A surprising look at ingredients of galaxies

Astronomers have identified a pair of young galaxies with surprising chemical ingredients in the early Universe following a Gamma-ray burst.

Washington: Astronomers have identified a pair of young galaxies with surprising chemical ingredients in the early Universe following a Gamma-ray burst - brightest explosions in space.

The NASA Fermi Gamma-ray Space Telescope first spotted the burst, called GRB 090323.

Very soon afterwards it was picked up by the X-ray detector on NASA’s Swift satellite and with the GROND system at the MPG/ESO 2.2-metre telescope in Chile (eso1049) and then studied in great detail using ESO’s Very Large Telescope (VLT) just one day after it exploded.

The VLT observations showed that the brilliant light from the gamma-ray burst had passed through its own host galaxy and another galaxy nearby.

These galaxies are being seen as they were about 12 billion years ago. Such distant galaxies are very rarely caught in the glare of a gamma-ray burst.

“When we studied the light from this gamma-ray burst we didn’t know what we might find. It was a surprise that the cool gas in these two galaxies in the early Universe proved to have such an unexpected chemical make-up,” said Sandra Savaglio (Max-Planck Institute for Extraterrestrial Physics, Garching, Germany), lead author of the study.

“These galaxies have more heavy elements than have ever been seen in a galaxy so early in the evolution of the Universe.

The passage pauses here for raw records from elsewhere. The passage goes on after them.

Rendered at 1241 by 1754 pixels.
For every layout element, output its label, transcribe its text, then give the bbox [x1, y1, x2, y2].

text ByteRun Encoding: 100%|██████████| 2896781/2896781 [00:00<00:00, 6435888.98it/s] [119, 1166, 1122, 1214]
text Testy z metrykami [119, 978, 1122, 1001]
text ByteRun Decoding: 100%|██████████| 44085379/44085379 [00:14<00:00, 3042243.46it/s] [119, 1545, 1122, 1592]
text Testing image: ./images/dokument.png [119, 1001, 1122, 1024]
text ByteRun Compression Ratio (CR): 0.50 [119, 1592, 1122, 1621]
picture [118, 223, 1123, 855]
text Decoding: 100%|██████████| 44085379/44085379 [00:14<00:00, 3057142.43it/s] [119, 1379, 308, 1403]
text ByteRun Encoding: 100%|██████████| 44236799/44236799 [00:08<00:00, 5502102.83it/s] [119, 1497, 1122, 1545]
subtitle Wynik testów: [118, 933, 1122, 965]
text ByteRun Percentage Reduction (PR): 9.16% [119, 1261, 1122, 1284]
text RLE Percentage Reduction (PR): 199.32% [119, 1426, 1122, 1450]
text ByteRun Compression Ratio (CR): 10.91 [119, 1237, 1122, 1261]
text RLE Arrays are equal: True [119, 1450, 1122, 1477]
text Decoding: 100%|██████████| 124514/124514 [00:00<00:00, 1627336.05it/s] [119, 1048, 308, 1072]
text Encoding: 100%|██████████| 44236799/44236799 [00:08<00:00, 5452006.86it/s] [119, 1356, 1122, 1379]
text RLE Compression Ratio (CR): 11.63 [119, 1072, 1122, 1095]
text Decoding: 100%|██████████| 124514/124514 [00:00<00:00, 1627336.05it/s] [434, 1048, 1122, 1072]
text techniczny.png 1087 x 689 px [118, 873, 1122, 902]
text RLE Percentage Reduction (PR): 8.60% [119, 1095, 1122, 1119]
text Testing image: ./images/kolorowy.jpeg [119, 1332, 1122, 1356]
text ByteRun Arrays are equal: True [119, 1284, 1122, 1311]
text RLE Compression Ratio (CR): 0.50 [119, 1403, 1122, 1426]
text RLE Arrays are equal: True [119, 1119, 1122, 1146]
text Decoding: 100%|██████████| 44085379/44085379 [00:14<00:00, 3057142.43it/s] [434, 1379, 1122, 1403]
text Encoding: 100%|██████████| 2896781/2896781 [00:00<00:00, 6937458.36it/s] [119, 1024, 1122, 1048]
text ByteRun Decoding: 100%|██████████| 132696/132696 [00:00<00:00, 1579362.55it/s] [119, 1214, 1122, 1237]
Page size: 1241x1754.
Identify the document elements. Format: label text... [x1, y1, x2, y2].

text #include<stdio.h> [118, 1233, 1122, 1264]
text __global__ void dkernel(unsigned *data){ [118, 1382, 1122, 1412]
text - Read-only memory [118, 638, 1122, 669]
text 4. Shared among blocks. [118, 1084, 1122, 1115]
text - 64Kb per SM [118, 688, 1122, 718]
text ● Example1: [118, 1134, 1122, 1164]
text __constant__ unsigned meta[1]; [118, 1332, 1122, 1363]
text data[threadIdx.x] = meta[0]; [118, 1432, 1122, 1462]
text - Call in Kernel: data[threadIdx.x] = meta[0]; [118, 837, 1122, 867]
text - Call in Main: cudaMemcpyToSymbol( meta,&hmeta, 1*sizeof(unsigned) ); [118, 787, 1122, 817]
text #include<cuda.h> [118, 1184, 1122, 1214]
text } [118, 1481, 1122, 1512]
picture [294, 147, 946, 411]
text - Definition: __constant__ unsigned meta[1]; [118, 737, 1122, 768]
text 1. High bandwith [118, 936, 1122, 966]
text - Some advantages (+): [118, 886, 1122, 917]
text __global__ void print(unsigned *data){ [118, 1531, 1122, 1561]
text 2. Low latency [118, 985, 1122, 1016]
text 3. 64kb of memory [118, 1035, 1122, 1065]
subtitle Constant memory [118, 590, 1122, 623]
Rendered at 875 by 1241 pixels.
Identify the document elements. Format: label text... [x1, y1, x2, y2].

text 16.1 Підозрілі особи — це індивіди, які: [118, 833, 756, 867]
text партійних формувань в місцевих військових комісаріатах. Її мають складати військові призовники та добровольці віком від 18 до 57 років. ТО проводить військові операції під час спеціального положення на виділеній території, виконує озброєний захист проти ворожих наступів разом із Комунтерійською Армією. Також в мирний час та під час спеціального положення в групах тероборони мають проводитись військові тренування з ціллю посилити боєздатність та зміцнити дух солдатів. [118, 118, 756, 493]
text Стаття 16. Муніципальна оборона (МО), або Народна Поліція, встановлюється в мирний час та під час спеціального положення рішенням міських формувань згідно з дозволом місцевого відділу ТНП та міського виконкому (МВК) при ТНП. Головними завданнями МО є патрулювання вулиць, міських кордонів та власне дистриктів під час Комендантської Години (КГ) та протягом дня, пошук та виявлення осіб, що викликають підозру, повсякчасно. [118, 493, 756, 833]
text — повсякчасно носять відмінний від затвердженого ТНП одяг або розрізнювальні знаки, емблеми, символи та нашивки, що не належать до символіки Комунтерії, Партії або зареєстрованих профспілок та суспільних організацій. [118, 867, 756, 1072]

We didn’t expect the Universe to be so mature, so chemically evolved, so early on,” she stated.

By carefully analysing the telltale fingerprints from different chemical elements the team was able to work out the composition of the cool gas in these very distant galaxies, and in particular how rich they were in heavy elements.

It is expected that galaxies in the young Universe will be found to contain smaller amounts of heavier elements than galaxies at the present day, such as the Milky Way.

But the new observations, surprisingly, revealed that some galaxies were already very rich in heavy elements less than two billion years after the Big Bang.